October marked the end of our 15th year managing this fund. Over that period we have generated a 13.4% annual return after all fees1 (8.3% above the Small Ordinaries performance). The team has not changed in 15 years, nor has the investment process. The portfolio managers remain heavily invested in the fund, and strongly committed to the business.
Global markets were firm in October, driven by optimism over a resolution to the US/China trade war. The US market rose 2%, with Nasdaq rising 3.7% indicating a skew towards higher growth, riskier stocks. The Australian market fell 0.4%, dragged down by mining stocks, and tech stocks (primarily Wisetech – see below).
This calendar year has seen a remarkable bounce in markets. US prices have risen 25%, while the Chinese index has actually risen 29%. So, while volatility and headlines have focussed on the trade situation, the over-riding factor pushing up prices is clearly interest rates.
The domestic smallcap market has normalised to a certain degree where stock picking is being rewarded again. The volatility of late 2018/early 2019 saw wild gyrations driven by liquidity rather than fundamentals, which has subsided recently.

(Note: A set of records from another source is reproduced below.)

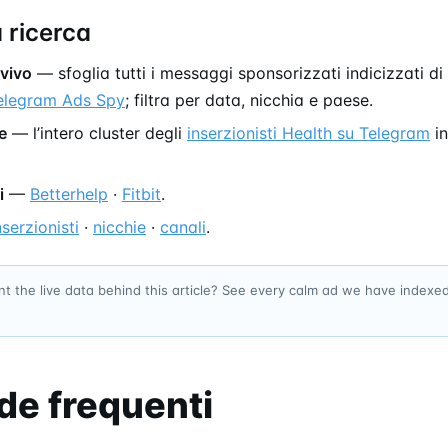
 ricerca
 vivo
— sfoglia tutti i messaggi sponsorizzati indicizzati d
Telegram Ads Spy
; filtra per data, nicchia e paese.
e
— l’intero cluster degli
inserzionisti Health su Telegram
in
i
—
Betterhelp
·
Fitbit
.
nserzionisti
·
nicchie
·
canali
.
t the live data behind this article? See every calm ad we have indexe
e frequenti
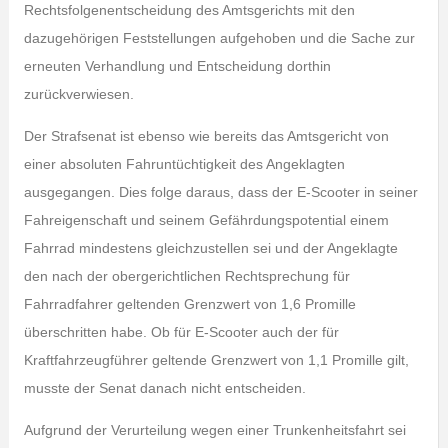
Rechtsfolgenentscheidung des Amtsgerichts mit den
dazugehörigen Feststellungen aufgehoben und die Sache zur
erneuten Verhandlung und Entscheidung dorthin
zurückverwiesen.
Der Strafsenat ist ebenso wie bereits das Amtsgericht von
einer absoluten Fahruntüchtigkeit des Angeklagten
ausgegangen. Dies folge daraus, dass der E-Scooter in seiner
Fahreigenschaft und seinem Gefährdungspotential einem
Fahrrad mindestens gleichzustellen sei und der Angeklagte
den nach der obergerichtlichen Rechtsprechung für
Fahrradfahrer geltenden Grenzwert von 1,6 Promille
überschritten habe. Ob für E-Scooter auch der für
Kraftfahrzeugführer geltende Grenzwert von 1,1 Promille gilt,
musste der Senat danach nicht entscheiden.
Aufgrund der Verurteilung wegen einer Trunkenheitsfahrt sei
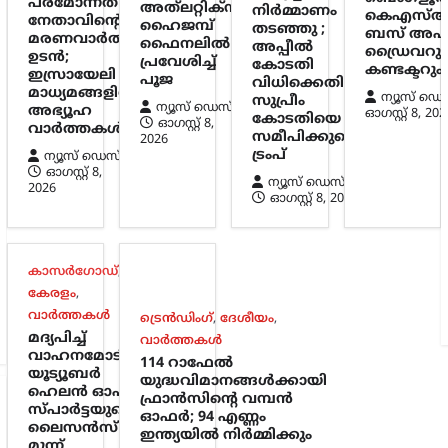
പരമോന്നത
അത്‌ലറ്റിക്സ്:
നിർമ്മാണം
കെഎസ്ആ
നേതാവിന്റെ
ഹൈജമ്പ്
തടഞ്ഞു ;
ബസ് അപക
മരണവാർത്ത
ഫൈനലിൽ
അപ്പീൽ
ഡ്രൈവറും
ഉടൻ;
പ്രവേശിച്ച്
കോടതി
കണ്ടക്ടറും 
ഇസ്രായേലി
പൂജ
വിധിക്കെതിരെ
മാധ്യമങ്ങളിൽ
ന്യൂസ് ഡെ
സുപ്രീം
ന്യൂസ് ഡെസ്ക്
അഭ്യൂഹ
ഓഗസ്റ്റ്‌ 8, 202
കോടതിയെ
ഓഗസ്റ്റ്‌ 8,
വാർത്തകൾ
സമീപിക്കുമെന്ന്
2026
ട്രംപ്
ന്യൂസ് ഡെസ്ക്
ഓഗസ്റ്റ്‌ 8,
ന്യൂസ് ഡെസ്ക്
2026
ഓഗസ്റ്റ്‌ 8, 2026
കാസർഗോഡ്
,
കേരളം
,
വാർത്തകൾ
ട്രെൻഡിംഗ്
,
ദേശീയം
,
മദ്യപിച്ച്
വാർത്തകൾ
വാഹനമോടിച്ചു;
114 റാഫേൽ
യൂട്യൂബർ
യുദ്ധവിമാനങ്ങൾക്കായി
ഹെലൻ ഓഫ്
ഫ്രാൻസിന്റെ വമ്പൻ
സ്പാർട്ടയുടെ
ഓഫർ; 94 എണ്ണം
ലൈസൻസ്
ഇന്ത്യയിൽ നിർമ്മിക്കും
മൂന്ന്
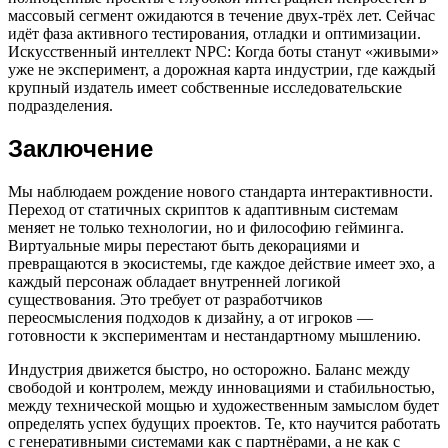
массовый сегмент ожидаются в течение двух-трёх лет. Сейчас
идёт фаза активного тестирования, отладки и оптимизации.
Искусственный интеллект NPC: Когда боты станут «живыми»
уже не эксперимент, а дорожная карта индустрии, где каждый
крупный издатель имеет собственные исследовательские
подразделения.
Заключение
Мы наблюдаем рождение нового стандарта интерактивности.
Переход от статичных скриптов к адаптивным системам
меняет не только технологии, но и философию гейминга.
Виртуальные миры перестают быть декорациями и
превращаются в экосистемы, где каждое действие имеет эхо, а
каждый персонаж обладает внутренней логикой
существования. Это требует от разработчиков
переосмысления подходов к дизайну, а от игроков —
готовности к экспериментам и нестандартному мышлению.
Индустрия движется быстро, но осторожно. Баланс между
свободой и контролем, между инновациями и стабильностью,
между технической мощью и художественным замыслом будет
определять успех будущих проектов. Те, кто научится работать
с генеративными системами как с партнёрами, а не как с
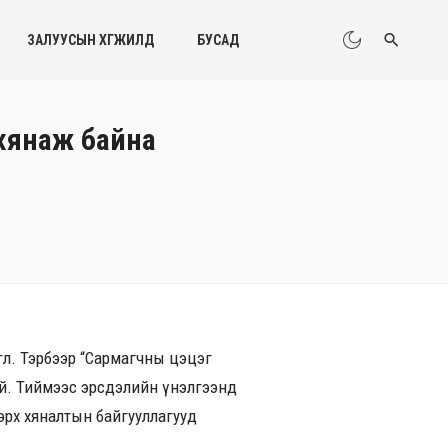
ЗАЛУУСЫН ХӨГЖИЛД
БУСАД
 хянаж байна
лөө. Тэрбээр “Сармагчны цэцэг
 бий. Тиймээс эрсдэлийн үнэлгээнд
 дээрх хяналтын байгууллагууд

Wisetech fell 25% following a scathing research report published by a fund set to benefit from a collapse in the share price. Putting aside the details of the report, this is a reminder to investors of the brittle nature of stocks which trade on lofty valuations, and vindicates our discipline in selling high growth stocks using our strict valuation criteria. While we may end up selling to early, the risk of significant capital loss is something we are happy to avoid.
November is AGM season, which is an opportunity for a trading update from most companies. We look forward to using this as an opportunity to touch base with management teams of our key investments.
Key stock price moves in October
Key successes during October were Praemium (+26%), City Chic (+12%), Pinnacle Investments (+12%), Integrated Diagnostics (+11%) and Lifestyle Communities (+11%). Key detractors were Navigator Global (-26%), AP Eagers (-13%), Smart Group (-7%), IPH Group (-7%) and Cleanaway (-5%).